TASK PROMPT
In the records below, find the line that contains "[87,508,193,522] Post Teams" and the line that contains "[789,318,870,333] Timeline ->", then retype exactly those two lines and every line between them.

LISTED ENTRIES
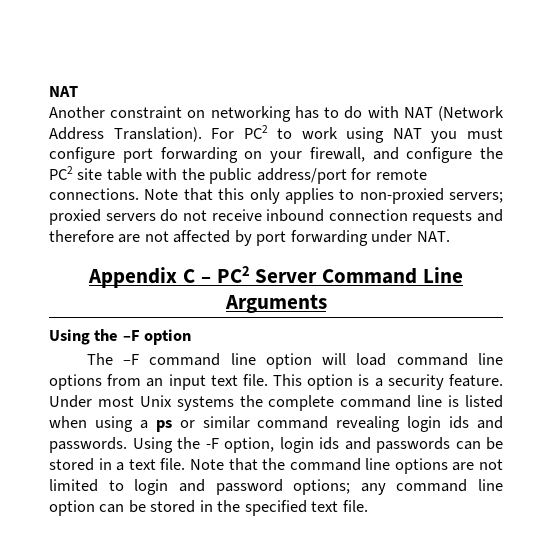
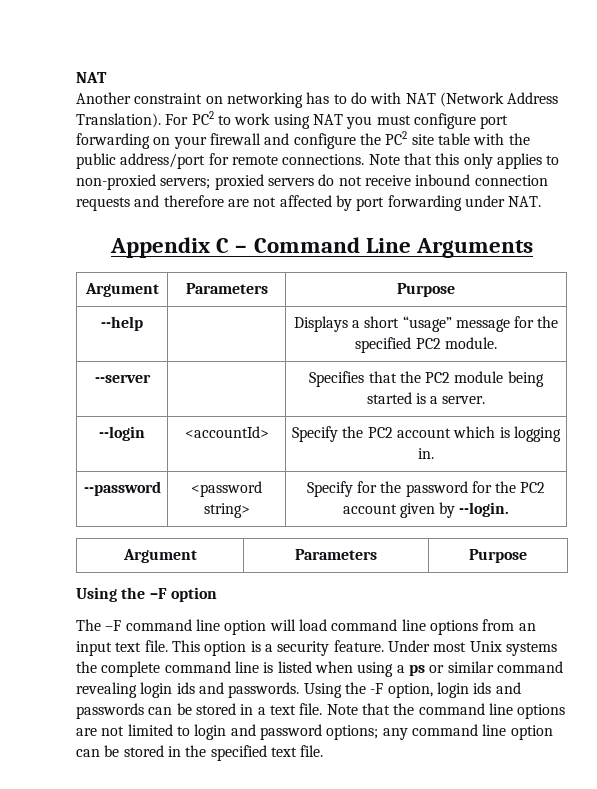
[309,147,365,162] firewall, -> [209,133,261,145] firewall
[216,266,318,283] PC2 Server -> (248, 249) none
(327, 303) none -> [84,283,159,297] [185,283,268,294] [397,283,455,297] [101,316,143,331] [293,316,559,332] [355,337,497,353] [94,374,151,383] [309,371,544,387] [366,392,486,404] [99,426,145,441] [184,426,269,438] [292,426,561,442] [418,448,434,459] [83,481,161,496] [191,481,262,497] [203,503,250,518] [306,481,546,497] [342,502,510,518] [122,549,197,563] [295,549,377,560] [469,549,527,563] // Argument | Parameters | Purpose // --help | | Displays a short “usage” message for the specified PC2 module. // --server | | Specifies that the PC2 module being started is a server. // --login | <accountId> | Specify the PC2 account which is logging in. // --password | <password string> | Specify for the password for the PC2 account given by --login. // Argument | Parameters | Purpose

==

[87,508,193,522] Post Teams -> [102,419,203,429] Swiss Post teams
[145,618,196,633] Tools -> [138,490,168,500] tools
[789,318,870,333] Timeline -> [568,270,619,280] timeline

RESULT FOR THIS TASK
[87,508,193,522] Post Teams -> [102,419,203,429] Swiss Post teams
[145,618,196,633] Tools -> [138,490,168,500] tools
[789,318,870,333] Timeline -> [568,270,619,280] timeline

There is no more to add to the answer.